Why wait until the interview phase to demonstrate your company culture?
Most importantly, job descriptions should effectively communicate a job and what it entails. After outlining the essentials of requirements and expectations, job descriptions should also go into as much detail as possible about the company and its culture to attract the best candidates for the job. When companies partner with recruitment firms and their openings are posted without naming the company, the description can still give an accurate portrayal of the company’s culture to attract candidates who would be a great fit at the company—top recruitment firms find ways to creatively and accurately describe what makes companies unique without breaking confidentiality.

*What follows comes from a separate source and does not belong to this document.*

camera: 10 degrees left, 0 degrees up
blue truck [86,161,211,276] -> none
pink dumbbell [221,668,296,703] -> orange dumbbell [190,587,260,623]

A job description must always include the basics: title, location, objectives, responsibilities, and desired skills and experience. But in order to attract qualified candidates who are also a “culture fit,” the description should also include information about compensation, benefits, work hours, and a company description. These pieces of information may seem straightforward; however, expert recruiters have subtle yet effective ways of describing what it is like to work at the company while maintaining anonymity.
This section should outline the high-level expectations of the role and long-term goals. Companies can send a subliminal message about their culture in the section by making statements about the organization’s long-mission, the ideal experience that it strives for clients or customers to have, and how the role at hand adds value to these goals.

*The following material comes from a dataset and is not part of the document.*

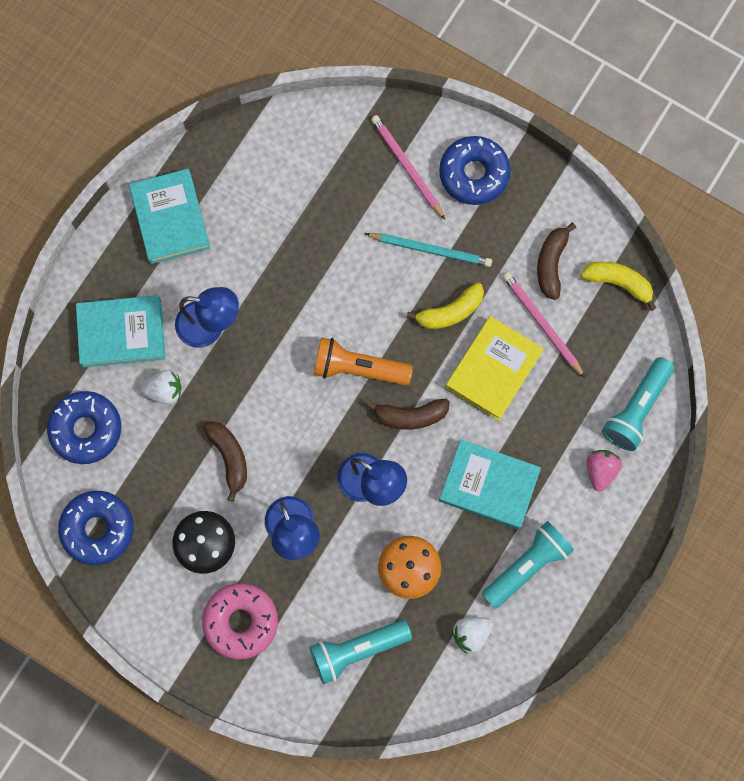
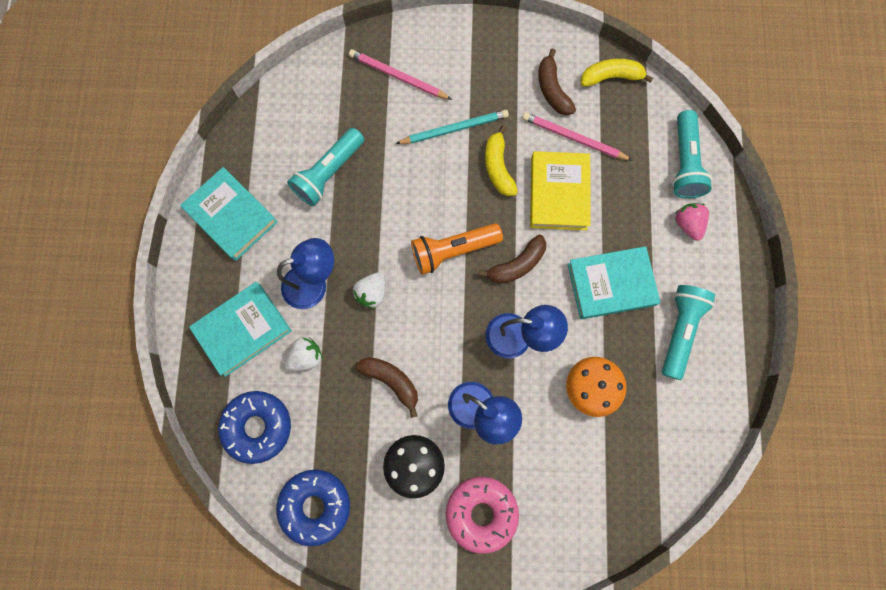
camera: 30 degrees left, 0 degrees up
turquoise flashlight [309,620,412,684] -> turquoise flashlight moved to [287,128,364,206]
yellow banana [407,283,484,329] -> yellow banana turned 135 degrees clockwise [485,126,518,196]
blue donut [439,136,511,205] -> none
white strawberry [452,617,493,654] -> white strawberry moved to [353,272,385,309]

Once the specific duties of the role have been communicated first and foremost, this section can provide insight into the company’s culture by detailing what a typical day in the office looks like for the role. Mentioning whether the work is fast-paced, highly collaborative, analytical, or independent will help potential candidates envision the company’s workforce and gain a more detailed understanding of the company as a whole.

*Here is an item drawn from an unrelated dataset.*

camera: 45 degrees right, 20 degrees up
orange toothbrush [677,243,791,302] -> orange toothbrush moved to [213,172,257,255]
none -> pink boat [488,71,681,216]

Rather than merely including the desired number of years in a role and education requirements, be as detailed as possible to grab the attention of candidates who would be a great fit in hard and soft skills. Use this section to detail the leadership styles or specific techniques used by the company and any other skill sets that have made professionals in this role successful in the past.
It is always helpful to include the company’s standard benefits package to assure candidates that they are applying to an organization that cares about its people. However, most companies offer a similar standard benefits package when it comes to retirement plans, insurance, and PTO. This section provides an excellent opportunity to outline what makes the company unique through the description of any unique benefits such as flexible hours, stock options, learning and development opportunities, and more.
If including some of the unique benefits seems like it would give away the identity of the company, communicate this with the recruiter—great recruiters are experts at communicating essential details without making the company’s identity obvious.
Finally, top-tier recruitment firms always include an overview of their client company in job descriptions. Without giving away information that may break confidentiality, this section provides an opportunity to effectively communicate any details about the company, its culture, and values that were not previously stated. While discretion is necessary for job postings in which the company is remaining confidential, providing as much detail as possible is imperative for drawing the attention of candidates who are ideal for the role and company.